On February 14, the parties to the coordinated securities class actions pending against Merck & Co. Inc., Schering-Plough Corp., Merck/Schering-Plough Pharmaceuticals, certain of the companies' directors and officers, and the underwriters of a 2007 Schering stock offering announced that they had reached a settlement for a combined amount of $688 million. The massive $688 million settlement will be among the top 15 largest securities class action settlements for cases filed after the passage of the Private Securities Litigation Reform Act of 1995, according to a report by ISS' Securities Class Action Services.

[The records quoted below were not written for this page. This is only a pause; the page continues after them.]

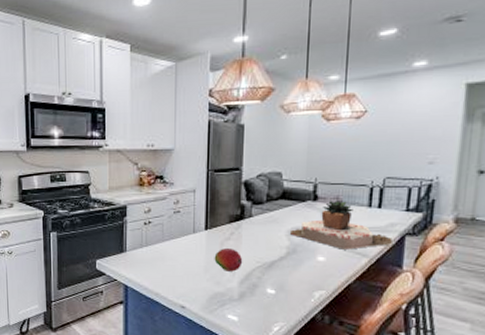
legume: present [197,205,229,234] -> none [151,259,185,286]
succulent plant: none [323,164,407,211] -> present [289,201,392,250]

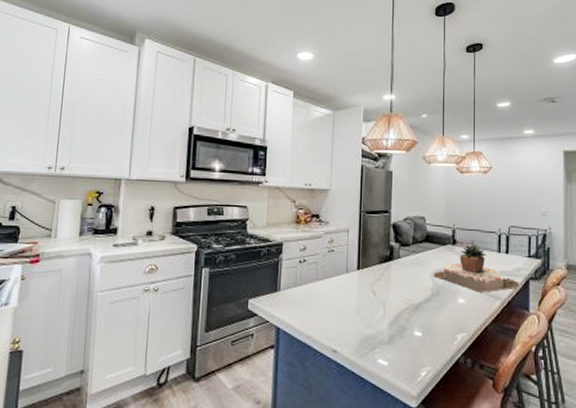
fruit: present [214,248,243,272] -> none [365,289,392,313]

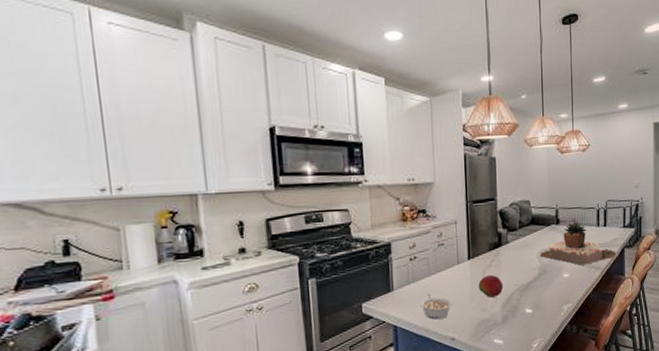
legume: none [304,299,338,328] -> present [419,293,453,320]
fruit: none [365,289,392,313] -> present [478,275,504,298]

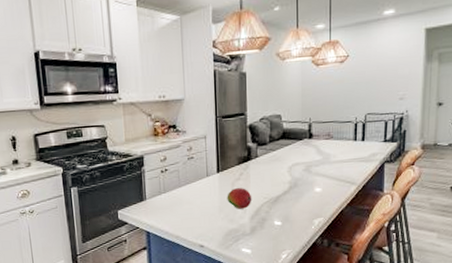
legume: present [419,293,453,320] -> none [170,203,202,228]
succulent plant: present [540,222,616,265] -> none [290,137,374,180]

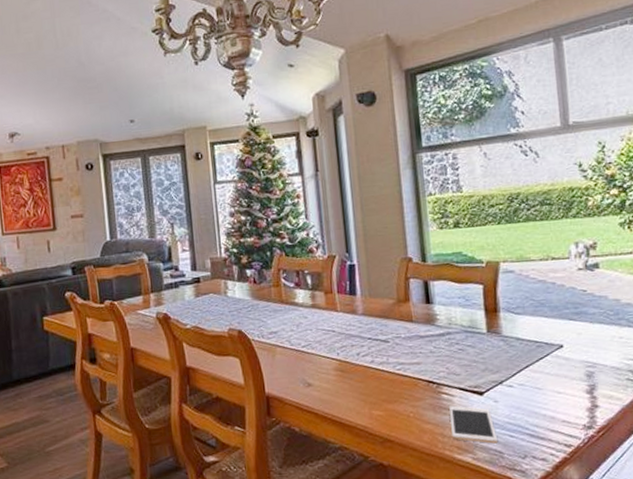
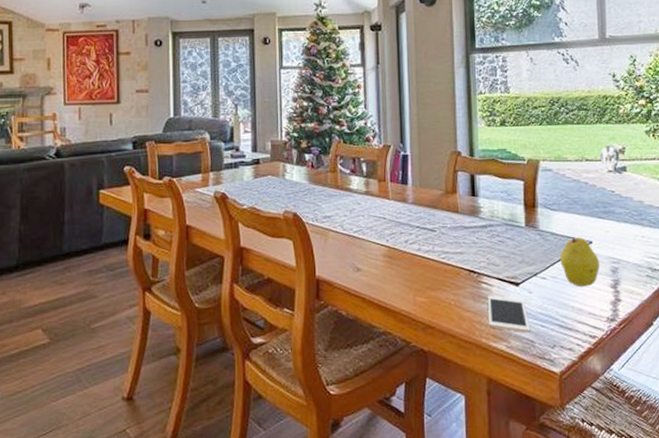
fruit: none [527,341,573,394] -> present [560,237,600,287]

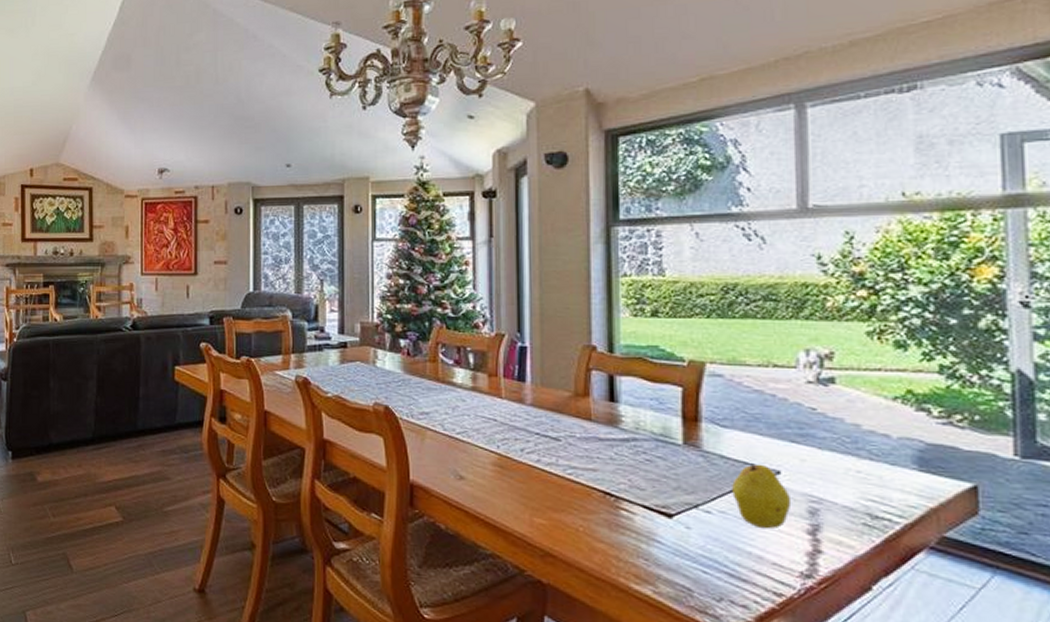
cell phone: present [488,295,531,333] -> none [629,525,688,578]

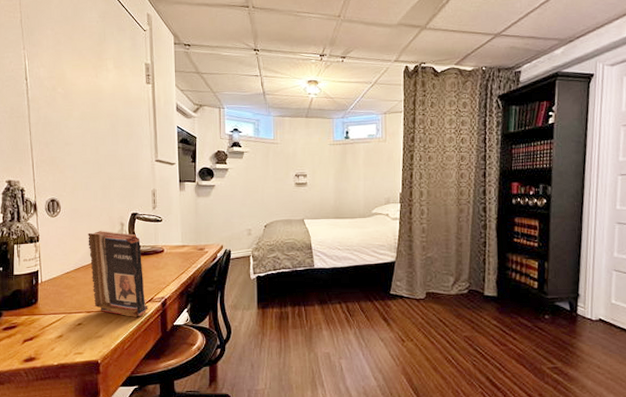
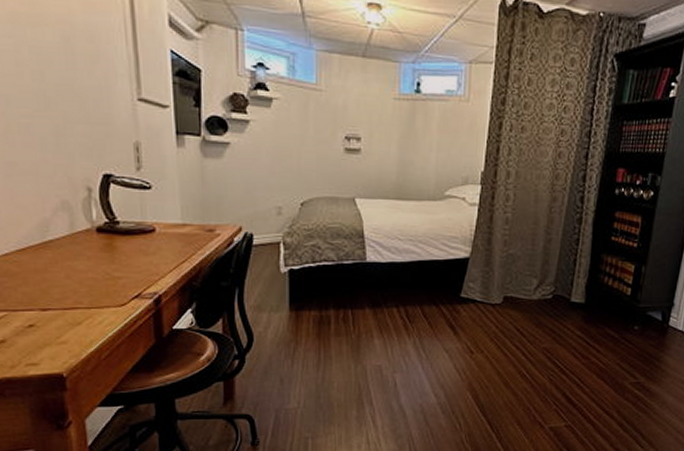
book: present [88,231,149,317] -> none [35,197,136,318]

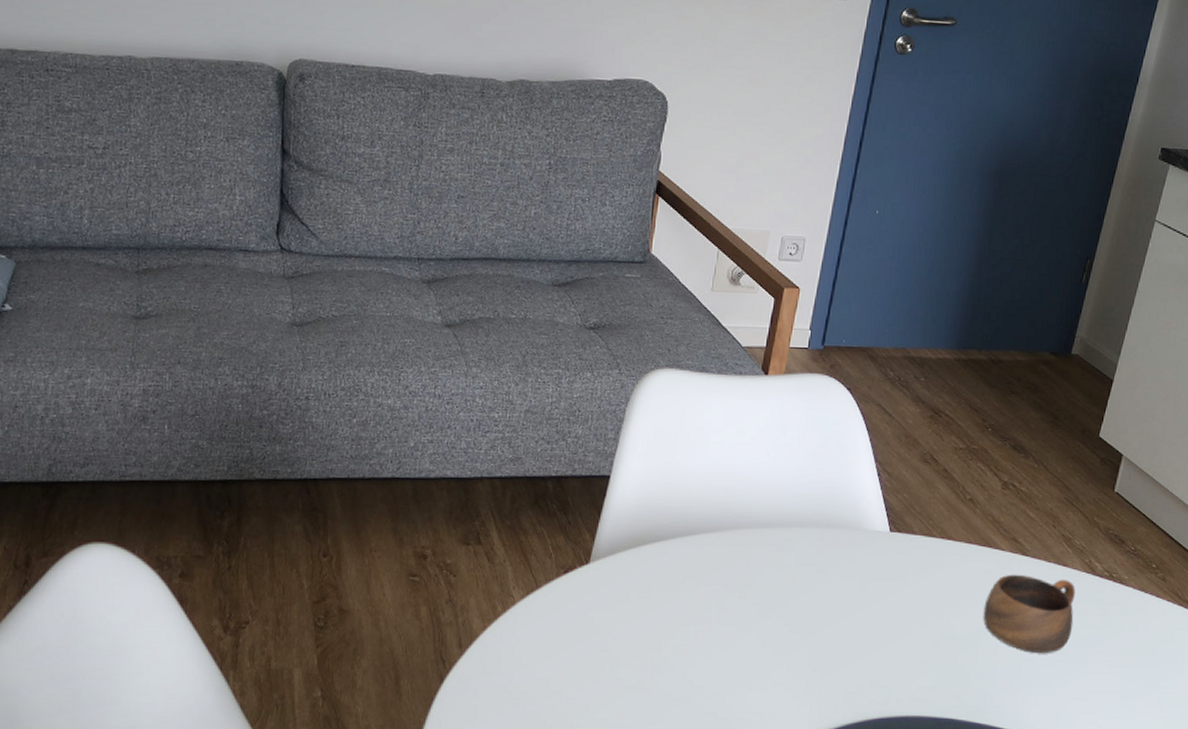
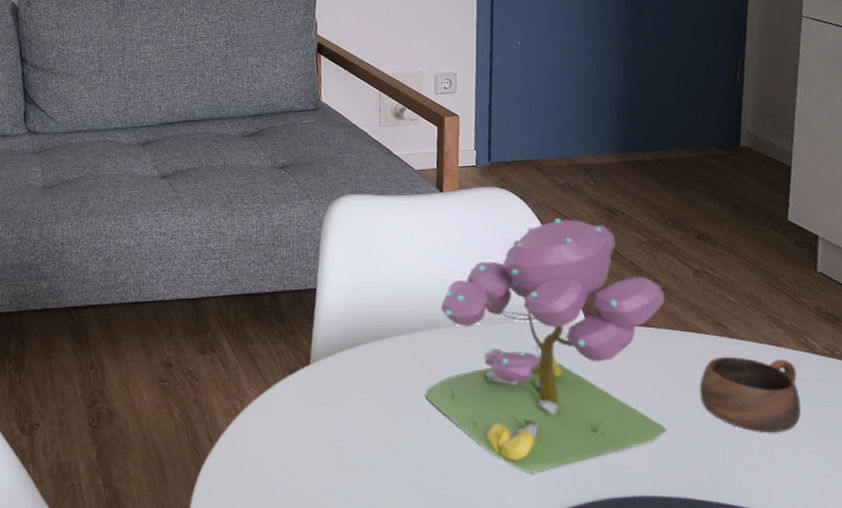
plant: none [709,415,971,690] -> present [424,218,667,473]

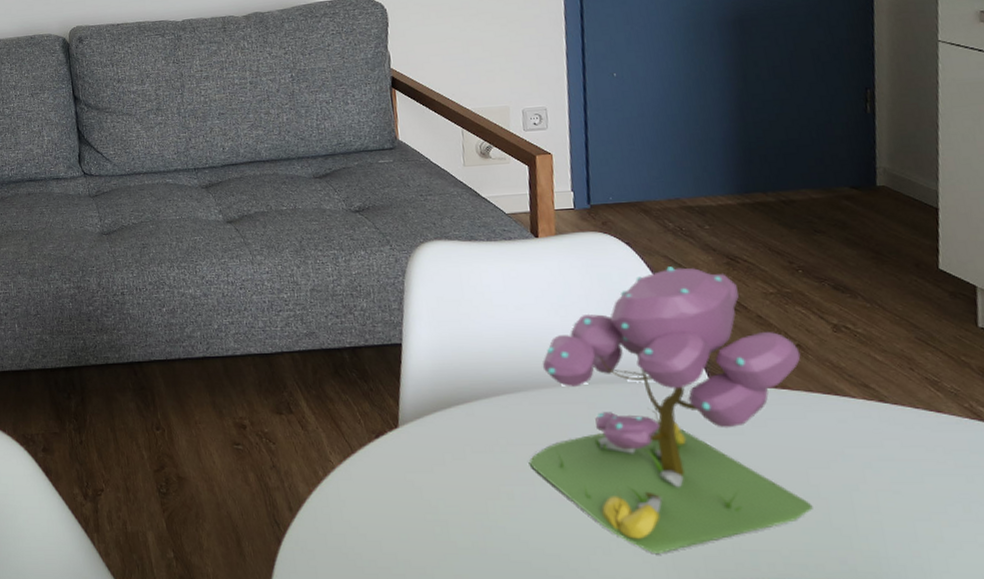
cup: present [699,356,802,432] -> none [847,423,972,511]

Plaintiffs in the cases were shareholders who alleged that Merck and Schering (which merged in November 2009) artificially inflated their securities by concealing material information and making false statements regarding the anti-cholesterol drugs Zetia and Vytorin. The plaintiffs claimed that when the companies later disclosed that the cholesterol drugs showed "no statistically significant difference" in plaque buildup, it caused sharp declines in the value of the companies' securities and significant losses to investors. A trial in the case had been set to begin on March 4, 2013.
The law firms of Grant & Eisenhofer and Bernstein Litowitz served as co-lead counsel in the case against Merck, and Bernstein Litowitz and law firm Labaton Sucharow were co-lead counsel in the case against Schering.
The Arkansas Teacher Retirement System, Public Employees' Retirement System of Mississippi, Louisiana Municipal Police Employees' Retirement System, and Massachusetts Pension Reserves Investment Management Board were co-lead plaintiffs in the Schering action. The Jacksonville Police and Fire Pension Fund, General Retirement System of the City of Detroit, Stichting Pensioenfonds ABP and International Fund Management, S.A. Luxemburg were co-lead plaintiffs in the Merck case.